=== What you should do ===
Give the lines from the entries below that open with the line containing "Конституційне провадження" and close with the line containing "осіб, які відбувають покарання", including both of those lines, as a JSON list of strings with one string per line and blank lines left out.
----
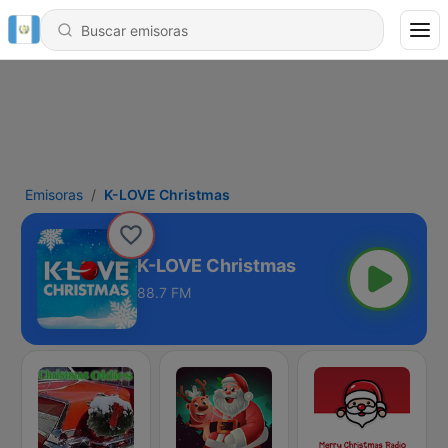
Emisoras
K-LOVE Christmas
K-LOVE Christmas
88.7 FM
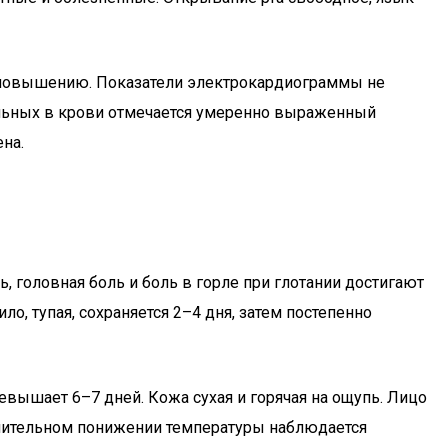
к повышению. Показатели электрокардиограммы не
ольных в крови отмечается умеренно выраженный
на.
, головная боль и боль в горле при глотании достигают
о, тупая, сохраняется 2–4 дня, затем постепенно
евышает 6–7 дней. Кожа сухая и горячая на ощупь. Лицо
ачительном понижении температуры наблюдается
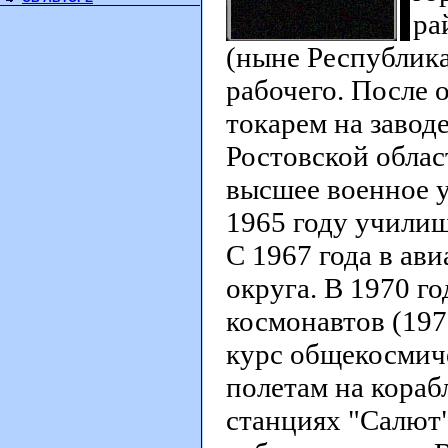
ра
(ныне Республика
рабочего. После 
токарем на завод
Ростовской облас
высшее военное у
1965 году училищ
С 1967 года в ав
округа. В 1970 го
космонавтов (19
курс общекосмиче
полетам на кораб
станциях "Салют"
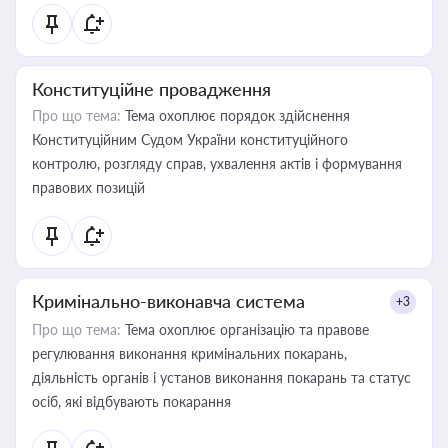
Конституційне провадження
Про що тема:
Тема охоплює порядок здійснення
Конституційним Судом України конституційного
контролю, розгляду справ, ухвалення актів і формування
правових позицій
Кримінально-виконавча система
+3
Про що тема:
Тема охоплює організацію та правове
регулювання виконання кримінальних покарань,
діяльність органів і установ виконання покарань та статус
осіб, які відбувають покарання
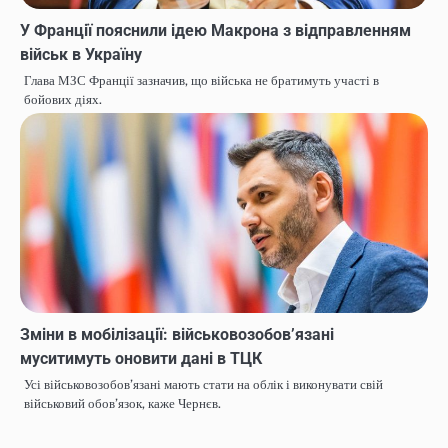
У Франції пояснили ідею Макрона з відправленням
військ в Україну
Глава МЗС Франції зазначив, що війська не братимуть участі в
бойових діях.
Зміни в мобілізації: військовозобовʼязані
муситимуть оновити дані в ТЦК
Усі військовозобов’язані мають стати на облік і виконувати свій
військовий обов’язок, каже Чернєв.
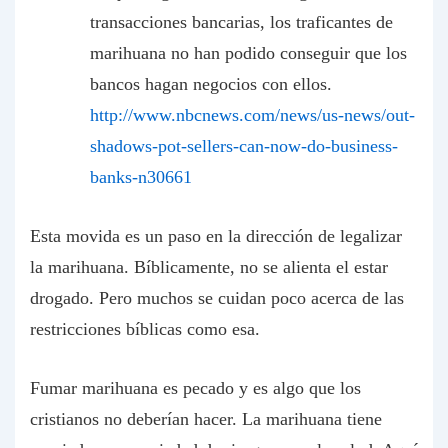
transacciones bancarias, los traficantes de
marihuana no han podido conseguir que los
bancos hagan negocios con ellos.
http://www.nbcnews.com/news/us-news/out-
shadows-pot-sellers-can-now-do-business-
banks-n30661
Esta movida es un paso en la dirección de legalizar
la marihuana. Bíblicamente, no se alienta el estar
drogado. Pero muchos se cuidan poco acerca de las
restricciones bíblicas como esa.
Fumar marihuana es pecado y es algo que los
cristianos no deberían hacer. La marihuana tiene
----
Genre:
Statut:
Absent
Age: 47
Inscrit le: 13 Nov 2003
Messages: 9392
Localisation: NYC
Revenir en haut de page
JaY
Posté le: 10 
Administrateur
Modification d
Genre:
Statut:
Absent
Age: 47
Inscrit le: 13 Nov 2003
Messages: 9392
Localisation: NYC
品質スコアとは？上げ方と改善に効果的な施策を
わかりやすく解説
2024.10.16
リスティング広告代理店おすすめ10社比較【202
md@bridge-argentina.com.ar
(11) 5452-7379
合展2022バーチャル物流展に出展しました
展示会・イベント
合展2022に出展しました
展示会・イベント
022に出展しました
----
=== Answer to the exercise ===
[
  "Конституційне провадження",
  "Про що тема:",
  "Тема охоплює порядок здійснення",
  "Конституційним Судом України конституційного",
  "контролю, розгляду справ, ухвалення актів і формування",
  "правових позицій",
  "Кримінально-виконавча система",
  "+3",
  "Про що тема:",
  "Тема охоплює організацію та правове",
  "регулювання виконання кримінальних покарань,",
  "діяльність органів і установ виконання покарань та статус",
  "осіб, які відбувають покарання"
]